La semaine des Journées Mondiales de la Jeunesse avait été précédée d’une semaine d’accueil des pèlerins dans les paroisses polonaises. Des milliers de jeunes et moins jeunes logés dans les familles catholiques ont pu faire l’expérience de l’hospitalité au pays de Jean-Paul II, l’instigateur de ces JMJ. « Gość w domu, Bóg w domu », dit la sentence polonaise, ce qui veut dire « Un invité à la maison, c’est Dieu à la maison ». Et il est vrai qu’héberger ces catholiques venus d’ailleurs, c’était comme héberger Jésus Christ lui-même pour des chrétiens. C’était également le cas pour ma famille franco-polonaise car nous avons eu la joie d’avoir avec nous pendant une semaine deux prêtres coréens qui accompagnaient un groupe de jeunes de la communauté Kkottongnae.

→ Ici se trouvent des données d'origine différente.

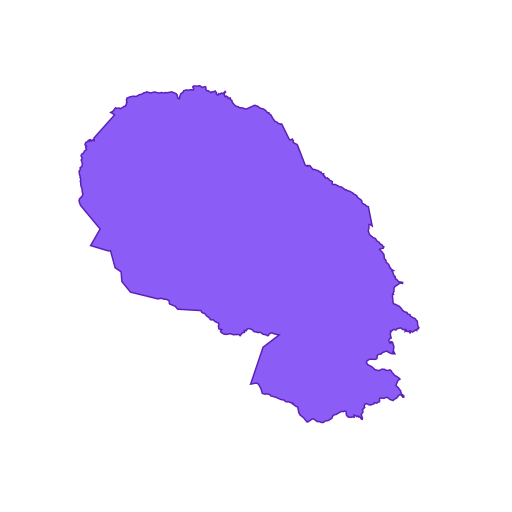 outline of Maguarichi, Chihuahua, Mexico, rotated 315°
{"feature_id": "50627088B68228715353829", "entity_name": "Maguarichi", "entity_type": "district", "adm_level": 2, "iso_a3": "MEX", "parent_name": "Mexico", "parent_adm1": "Chihuahua", "projection": "mercator", "projection_center": [-107.951, 27.819], "detail": "fine", "context": "isolated", "style": "filled", "palette": "violet", "viewbox_px": 512, "rotation_deg": 315, "n_neighbors": 0, "source": "geoboundaries", "source_scale": "gbopen_adm2", "svg_char_len": 6076}
<svg xmlns="http://www.w3.org/2000/svg" viewBox="0 0 512 512"><g transform="rotate(315 256 256)"><path d="M215.6,446.6L216.5,446.1L218.3,442.5L221.3,442.0L222.8,439.9L225.7,440.0L225.7,439.2L228.3,437.7L229.8,438.6L230.7,441.2L231.7,442.4L235.1,443.9L236.2,443.4L237.1,445.2L237.8,445.6L239.6,445.8L240.3,446.4L242.4,444.3L243.4,444.2L245.7,447.0L248.0,448.0L249.0,449.3L249.3,452.2L250.7,455.1L252.9,455.2L254.8,455.9L259.2,455.5L260.4,456.9L260.0,459.7L260.8,460.3L261.5,459.6L261.6,458.7L261.2,456.6L262.9,453.5L263.5,449.6L263.3,446.5L268.4,444.4L269.4,444.4L270.4,445.0L270.9,444.5L270.3,440.3L269.6,439.0L269.9,434.2L270.4,433.1L270.3,431.3L268.0,430.0L266.9,428.3L266.9,427.2L265.1,425.1L262.0,424.1L259.8,420.7L259.6,416.3L258.2,411.8L258.9,409.2L260.5,408.6L263.4,409.4L267.6,413.7L269.0,414.0L271.5,412.1L272.7,412.1L275.5,413.9L277.2,413.7L281.3,415.7L281.6,417.8L282.9,421.1L283.6,421.8L284.5,421.1L284.3,422.7L285.0,423.4L286.0,420.3L289.5,417.5L291.4,413.6L291.5,413.0L290.8,412.0L290.3,412.5L290.7,413.1L289.1,412.6L289.7,410.3L290.9,409.2L292.4,409.1L293.2,409.6L294.0,409.2L294.2,408.3L296.2,405.7L297.4,405.3L298.1,404.2L298.7,404.9L301.5,405.2L302.6,407.3L304.2,407.1L307.5,409.1L307.8,411.8L309.3,413.3L308.3,414.5L309.7,414.3L309.1,415.4L309.7,415.6L309.7,416.4L311.3,417.7L310.5,418.5L310.6,419.3L312.3,418.2L312.8,420.4L315.6,421.1L316.4,420.9L317.0,422.4L318.4,421.5L319.1,421.7L319.3,422.3L320.5,421.9L320.9,420.0L324.0,416.0L323.9,414.4L324.3,413.3L324.0,411.8L323.5,411.4L322.7,408.0L323.4,406.3L322.2,404.3L322.8,402.7L321.3,399.8L321.5,399.0L321.1,397.8L321.6,396.8L321.8,393.2L320.3,388.4L319.5,387.4L319.8,386.2L324.3,380.6L325.4,380.0L326.0,380.3L326.1,379.4L328.4,378.7L330.1,376.9L332.0,375.8L338.4,376.9L339.6,377.9L340.2,379.0L341.0,378.4L338.7,374.9L338.9,371.7L338.5,370.7L339.9,368.8L339.5,368.5L339.6,367.6L341.6,363.5L341.4,362.8L341.7,362.6L342.8,363.4L342.3,361.4L342.6,359.5L342.3,358.9L342.9,358.3L343.8,355.8L343.7,352.0L344.8,351.0L344.9,348.7L347.5,345.4L348.0,342.6L347.9,338.9L348.9,338.8L351.5,340.5L352.9,339.9L352.6,338.9L353.0,337.1L352.3,335.3L352.8,333.4L352.1,330.9L352.8,328.1L351.8,325.6L351.5,321.6L351.8,320.2L353.5,317.2L355.2,316.4L358.2,313.6L359.0,314.3L359.4,316.9L370.3,300.6L369.3,298.6L369.5,296.9L368.6,294.7L368.6,293.5L369.8,291.7L369.9,290.2L369.2,286.7L369.7,285.5L369.7,283.4L369.0,281.3L369.0,279.8L367.9,276.0L367.1,275.3L366.6,273.0L366.0,272.6L365.2,267.5L364.2,266.4L362.7,261.6L360.8,259.5L360.8,258.9L362.6,257.3L361.5,254.0L362.0,252.9L361.5,252.2L361.8,251.3L360.4,250.3L360.2,248.9L360.4,248.4L361.0,248.4L360.7,246.6L362.0,245.7L360.9,244.8L360.9,243.0L361.3,242.8L360.3,241.1L360.5,240.2L358.3,235.7L357.4,235.2L358.0,230.2L356.3,228.5L356.3,227.7L355.8,228.6L355.0,226.6L363.7,207.0L363.9,206.2L362.6,202.4L362.9,201.6L364.0,200.8L364.3,198.9L362.6,198.4L361.9,197.4L367.5,180.9L366.6,180.2L366.6,179.6L365.4,178.2L365.6,176.7L364.7,174.3L365.0,171.3L366.3,166.7L365.8,164.8L366.4,163.9L365.5,162.8L365.7,159.6L365.1,157.0L363.3,154.1L363.2,151.7L361.7,148.5L352.8,145.1L350.8,141.2L349.1,139.4L349.1,138.1L347.6,135.5L347.7,131.9L348.3,129.7L349.0,129.0L348.6,127.2L349.6,126.1L347.7,124.9L348.5,123.6L348.0,121.8L347.1,121.9L346.8,120.7L348.5,118.6L350.3,118.6L350.5,117.8L347.5,117.8L346.7,116.2L345.0,116.2L344.5,114.9L342.8,115.3L342.3,113.6L343.5,112.7L343.8,110.4L341.7,109.7L341.2,108.8L339.6,108.7L339.2,105.7L338.1,104.2L338.3,103.0L340.0,100.9L339.8,100.2L337.1,98.7L336.7,95.9L334.6,94.4L332.7,92.2L332.1,91.7L330.8,91.7L330.0,93.9L328.8,94.2L327.8,92.6L325.1,90.6L324.2,89.3L321.6,88.0L320.3,88.6L317.8,88.1L314.6,89.4L313.4,90.5L312.7,90.5L312.5,88.7L314.1,86.4L314.3,84.7L312.5,80.4L308.3,77.5L307.5,76.3L305.7,75.4L305.0,73.7L302.5,72.1L300.3,68.3L296.7,66.2L294.8,62.6L294.0,62.6L291.9,61.2L290.2,61.1L287.4,59.4L284.1,58.5L282.2,56.2L279.5,54.4L276.3,53.1L274.4,54.3L273.6,56.0L272.8,56.0L271.4,57.3L270.5,57.2L269.6,57.7L268.4,56.9L264.6,56.2L264.2,55.1L261.8,52.8L261.5,51.9L256.8,52.5L254.8,51.7L255.9,56.2L224.9,58.0L223.2,60.0L223.0,58.5L220.9,58.4L221.2,57.2L220.1,57.0L221.1,56.6L220.9,56.3L219.0,55.7L217.5,56.0L216.2,55.4L214.1,56.0L213.6,57.0L213.6,58.7L212.5,58.6L211.4,60.8L208.6,60.5L207.2,61.2L204.7,60.8L203.5,61.2L203.0,61.7L202.2,64.1L200.2,64.5L198.9,67.4L197.0,69.1L196.3,69.5L194.1,69.2L192.8,70.7L190.9,70.9L188.8,73.6L187.9,75.6L187.2,75.9L186.4,77.8L184.5,79.0L184.0,80.1L182.2,82.0L179.9,86.4L179.2,86.8L177.1,90.0L175.5,90.7L171.7,90.8L170.0,91.7L168.8,93.7L167.7,96.2L164.9,126.7L146.4,131.7L155.3,148.2L156.9,149.3L148.1,164.7L149.4,171.8L143.1,179.2L141.7,192.8L156.3,217.0L158.6,218.5L159.8,220.0L160.4,221.6L161.8,222.9L163.0,226.1L161.3,228.1L161.0,229.0L163.3,234.2L163.0,238.2L178.4,255.6L177.8,257.8L179.1,260.6L178.7,263.6L179.2,265.9L178.8,269.0L180.6,270.9L180.7,273.4L182.0,277.0L181.7,277.9L179.8,279.0L178.2,281.2L179.8,283.8L177.9,283.9L177.4,284.7L177.5,286.4L178.3,288.9L179.5,290.4L182.9,292.7L184.3,295.6L188.4,299.4L188.4,301.1L192.1,300.7L193.8,301.9L195.1,300.4L195.7,300.8L196.1,301.9L198.6,301.4L200.1,302.8L201.4,306.0L201.1,306.9L201.2,308.5L202.4,309.6L203.1,311.4L205.2,313.1L205.6,316.2L207.5,319.1L207.8,320.6L208.6,320.9L210.5,320.5L212.8,321.3L214.0,324.3L216.6,328.2L196.5,325.5L161.6,342.8L165.9,345.7L166.7,346.6L167.1,348.5L165.6,353.4L163.3,357.6L164.7,360.2L165.9,360.8L167.4,363.0L167.7,363.8L167.5,365.3L169.9,369.4L172.2,375.2L174.0,377.8L173.9,378.9L174.3,380.6L176.1,382.2L176.7,384.2L177.6,385.0L177.2,386.3L178.0,386.7L177.6,387.4L177.6,388.4L178.0,390.7L178.7,392.2L175.3,397.4L175.1,399.1L174.7,399.5L175.3,403.7L174.7,409.4L175.6,410.1L180.8,411.0L181.6,412.3L182.2,416.4L183.6,417.7L184.6,420.1L186.0,421.4L188.4,421.6L190.5,423.3L193.3,424.1L195.2,424.3L197.3,423.4L198.8,423.5L200.6,424.7L206.4,426.2L207.6,427.7L209.3,428.5L209.6,429.2L209.3,430.3L207.6,432.1L207.2,434.2L207.4,435.2L209.2,437.3L210.5,437.9L211.4,439.4L212.8,437.8L213.5,439.2L213.7,440.8L214.4,440.8L214.8,442.4L215.4,442.2L215.6,444.1L215.2,445.8L215.6,446.6Z" fill="#8b5cf6" stroke="#5b21b6" stroke-width="1.5"/></g></svg>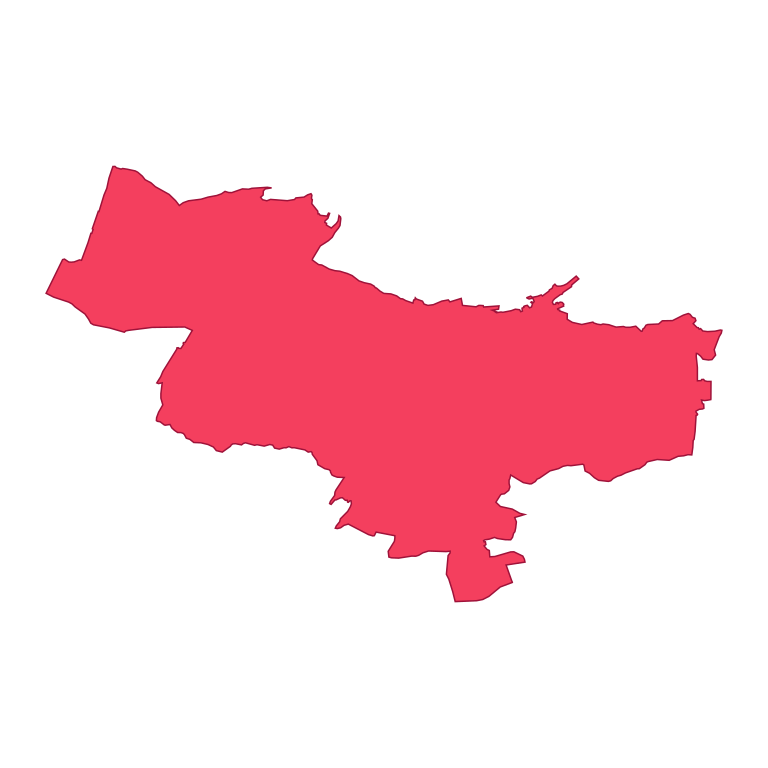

Personnellement, nous aurions aimé après cette rencontre que les prochaines JMJ se déroulent en Corée du Sud, mais c’est Panama qui a été choisi, à la grande joie des Panaméens présents au Campus Misericordiae (le Champ de la Miséricorde) de Brzegi, à une quinzaine de kilomètres de Cracovie, où s’étaient déroulées la veillée de prière et la messe d’envoi.
Le temps n’a pas toujours été au beau fixe durant ces Journées Mondiales de la Jeunesse, mais la joie était au rendez-vous y compris pendant les quelques moments de pluie intense. Chaque pèlerin avait d’ailleurs reçu à son arrivée un sac avec, entre autres choses utiles, un poncho pour la pluie. Fort heureusement, le ciel était clément pour la nuit du samedi au dimanche où la plupart des jeunes venus à Cracovie veillaient ou dormaient sur le Campus Misericordiae.